▸ **Problem statement**
Return all lines below containing the word "elbow".

▸ **The records**
┌──

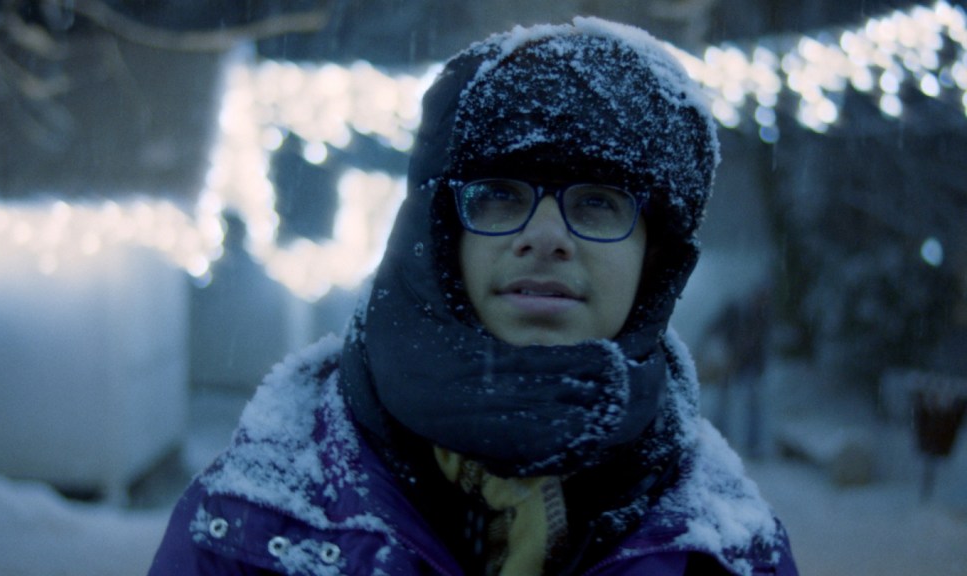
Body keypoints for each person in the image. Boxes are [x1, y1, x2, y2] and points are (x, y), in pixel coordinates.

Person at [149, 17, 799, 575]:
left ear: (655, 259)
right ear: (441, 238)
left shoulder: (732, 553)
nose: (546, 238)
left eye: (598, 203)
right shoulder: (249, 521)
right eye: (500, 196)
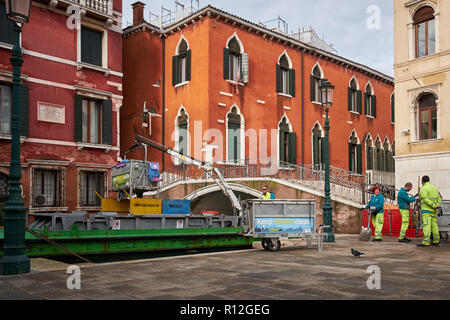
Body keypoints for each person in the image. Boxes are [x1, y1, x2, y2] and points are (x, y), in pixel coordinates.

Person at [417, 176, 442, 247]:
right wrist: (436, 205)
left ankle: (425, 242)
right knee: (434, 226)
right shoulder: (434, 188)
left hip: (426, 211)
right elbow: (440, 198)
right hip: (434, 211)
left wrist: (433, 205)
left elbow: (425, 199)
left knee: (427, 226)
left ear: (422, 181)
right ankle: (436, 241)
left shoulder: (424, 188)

└──
┌──

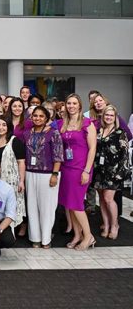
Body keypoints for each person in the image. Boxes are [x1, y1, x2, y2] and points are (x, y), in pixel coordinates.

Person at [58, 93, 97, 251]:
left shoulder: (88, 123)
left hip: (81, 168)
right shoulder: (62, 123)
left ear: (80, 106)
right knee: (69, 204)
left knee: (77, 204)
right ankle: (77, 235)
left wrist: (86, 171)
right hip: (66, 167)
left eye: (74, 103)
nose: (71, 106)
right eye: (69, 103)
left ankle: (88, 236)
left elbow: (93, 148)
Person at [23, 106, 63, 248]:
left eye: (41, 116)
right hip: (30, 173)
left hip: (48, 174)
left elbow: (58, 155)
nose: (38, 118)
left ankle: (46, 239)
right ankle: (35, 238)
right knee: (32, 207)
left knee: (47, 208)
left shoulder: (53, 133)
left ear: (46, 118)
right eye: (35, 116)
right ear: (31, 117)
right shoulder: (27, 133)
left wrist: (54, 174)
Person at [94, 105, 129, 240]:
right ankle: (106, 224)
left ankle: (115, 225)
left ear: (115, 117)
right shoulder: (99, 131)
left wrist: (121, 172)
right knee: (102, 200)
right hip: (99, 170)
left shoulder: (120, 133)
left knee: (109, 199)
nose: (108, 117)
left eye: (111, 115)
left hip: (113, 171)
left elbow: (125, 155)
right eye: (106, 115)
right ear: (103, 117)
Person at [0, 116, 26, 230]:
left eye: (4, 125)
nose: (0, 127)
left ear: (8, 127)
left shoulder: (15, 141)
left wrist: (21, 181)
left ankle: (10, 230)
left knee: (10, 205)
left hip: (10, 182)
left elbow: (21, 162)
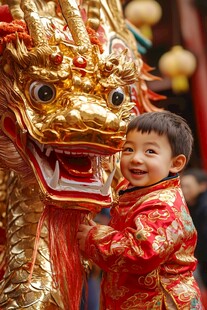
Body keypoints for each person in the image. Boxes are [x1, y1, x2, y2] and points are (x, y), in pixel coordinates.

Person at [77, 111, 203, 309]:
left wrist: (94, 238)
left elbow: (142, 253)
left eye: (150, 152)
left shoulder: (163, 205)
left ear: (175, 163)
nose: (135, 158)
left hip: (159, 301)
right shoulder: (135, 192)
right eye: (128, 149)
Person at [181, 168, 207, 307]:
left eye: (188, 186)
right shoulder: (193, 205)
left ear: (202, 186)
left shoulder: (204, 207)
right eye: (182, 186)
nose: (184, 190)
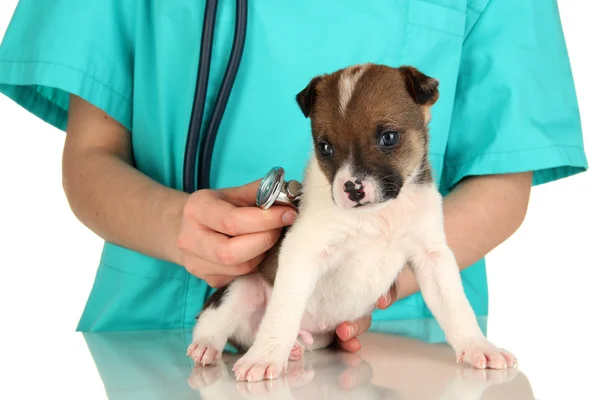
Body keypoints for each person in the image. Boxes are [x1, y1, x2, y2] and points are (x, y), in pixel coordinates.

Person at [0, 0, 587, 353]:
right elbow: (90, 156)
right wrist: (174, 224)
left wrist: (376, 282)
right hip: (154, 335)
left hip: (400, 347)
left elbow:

└──

▸ **Solution for this exercise**
right elbow: (440, 198)
left elbow: (425, 199)
left elbow: (93, 148)
left elbow: (58, 155)
left elbow: (125, 155)
left elbow: (21, 162)
left elbow: (142, 253)
right elbow: (90, 156)
left elbow:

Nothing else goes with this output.